Delport Wayne, Scheffler Konrad, Seoighe Cathal
University of Cape Town, Observatory, 7925, Cape Town, South Africa.
Brief Bioinform. 2009 Jan;10(1):97-109. doi: 10.1093/bib/bbn049. Epub 2008 Oct 29.
Probabilistic models of sequence evolution are in widespread use in phylogenetics and molecular sequence evolution. These models have become increasingly sophisticated and combined with statistical model comparison techniques have helped to shed light on how genes and proteins evolve. Models of codon evolution have been particularly useful, because, in addition to providing a significant improvement in model realism for protein-coding sequences, codon models can also be designed to test hypotheses about the selective pressures that shape the evolution of the sequences. Such models typically assume a phylogeny and can be used to identify sites or lineages that have evolved adaptively. Recently some of the key assumptions that underlie phylogenetic tests of selection have been questioned, such as the assumption that the rate of synonymous changes is constant across sites or that a single phylogenetic tree can be assumed at all sites for recombining sequences. While some of these issues have been addressed through the development of novel methods, others remain as caveats that need to be considered on a case-by-case basis. Here, we outline the theory of codon models and their application to the detection of positive selection. We review some of the more recent developments that have improved their power and utility, laying a foundation for further advances in the modeling of coding sequence evolution.
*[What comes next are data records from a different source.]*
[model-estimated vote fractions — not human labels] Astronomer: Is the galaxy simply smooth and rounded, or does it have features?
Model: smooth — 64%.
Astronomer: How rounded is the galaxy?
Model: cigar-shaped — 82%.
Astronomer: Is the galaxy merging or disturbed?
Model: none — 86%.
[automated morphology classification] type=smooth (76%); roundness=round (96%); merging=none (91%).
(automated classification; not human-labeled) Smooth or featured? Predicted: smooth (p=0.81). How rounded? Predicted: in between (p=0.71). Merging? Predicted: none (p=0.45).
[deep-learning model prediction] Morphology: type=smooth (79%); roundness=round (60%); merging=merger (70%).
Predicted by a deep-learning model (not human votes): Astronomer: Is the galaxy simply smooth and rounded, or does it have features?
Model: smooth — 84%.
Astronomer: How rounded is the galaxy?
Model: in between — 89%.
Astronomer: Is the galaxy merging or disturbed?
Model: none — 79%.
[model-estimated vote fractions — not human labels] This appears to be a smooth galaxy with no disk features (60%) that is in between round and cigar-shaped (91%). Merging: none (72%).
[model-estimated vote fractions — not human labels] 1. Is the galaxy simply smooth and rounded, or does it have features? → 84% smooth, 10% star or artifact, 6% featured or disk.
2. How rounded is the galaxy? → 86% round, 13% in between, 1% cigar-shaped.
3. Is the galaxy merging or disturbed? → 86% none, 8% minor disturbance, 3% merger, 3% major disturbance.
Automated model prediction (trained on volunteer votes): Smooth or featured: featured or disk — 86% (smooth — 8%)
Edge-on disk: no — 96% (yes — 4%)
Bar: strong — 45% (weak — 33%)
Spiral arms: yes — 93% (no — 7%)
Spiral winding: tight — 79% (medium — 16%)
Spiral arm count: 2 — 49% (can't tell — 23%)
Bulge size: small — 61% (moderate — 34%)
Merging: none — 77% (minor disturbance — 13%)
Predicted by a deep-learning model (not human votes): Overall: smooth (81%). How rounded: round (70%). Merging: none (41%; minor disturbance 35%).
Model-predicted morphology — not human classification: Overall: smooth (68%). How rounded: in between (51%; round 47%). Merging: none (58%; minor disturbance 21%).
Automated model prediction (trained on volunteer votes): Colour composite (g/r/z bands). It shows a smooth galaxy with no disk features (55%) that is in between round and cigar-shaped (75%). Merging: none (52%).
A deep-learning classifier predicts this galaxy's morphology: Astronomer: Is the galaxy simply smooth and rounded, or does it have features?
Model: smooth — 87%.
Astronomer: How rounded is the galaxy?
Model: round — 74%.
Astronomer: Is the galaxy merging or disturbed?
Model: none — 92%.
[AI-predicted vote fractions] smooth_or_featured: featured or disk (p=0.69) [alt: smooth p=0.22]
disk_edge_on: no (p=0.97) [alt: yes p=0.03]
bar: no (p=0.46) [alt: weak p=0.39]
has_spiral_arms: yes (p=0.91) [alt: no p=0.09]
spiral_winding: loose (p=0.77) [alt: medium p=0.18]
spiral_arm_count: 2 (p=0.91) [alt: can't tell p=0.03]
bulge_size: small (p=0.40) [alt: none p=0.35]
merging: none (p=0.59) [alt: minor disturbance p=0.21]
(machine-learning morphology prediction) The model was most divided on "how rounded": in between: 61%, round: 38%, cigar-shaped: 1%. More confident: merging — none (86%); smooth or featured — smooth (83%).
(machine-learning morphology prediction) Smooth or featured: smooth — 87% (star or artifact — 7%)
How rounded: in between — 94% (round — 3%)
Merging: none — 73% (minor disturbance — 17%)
序列进化的概率模型在系统发育学和分子序列进化中得到了广泛应用。这些模型变得越来越复杂,并且与统计模型比较技术相结合,有助于阐明基因和蛋白质是如何进化的。密码子进化模型尤其有用,因为除了能显著提高蛋白质编码序列模型的真实性外,密码子模型还可用于检验有关塑造序列进化的选择压力的假设。此类模型通常假定一个系统发育关系,并可用于识别适应性进化的位点或谱系。最近,一些作为选择的系统发育检验基础的关键假设受到了质疑,比如同义变化速率在各个位点恒定的假设,或者对于重组序列在所有位点都可假定单一系统发育树的假设。虽然其中一些问题已通过开发新方法得到解决,但其他问题仍然是需要根据具体情况加以考虑的注意事项。在此,我们概述密码子模型的理论及其在检测正选择中的应用。我们回顾了一些最近的进展,这些进展提高了它们的能力和实用性,为编码序列进化建模的进一步发展奠定了基础。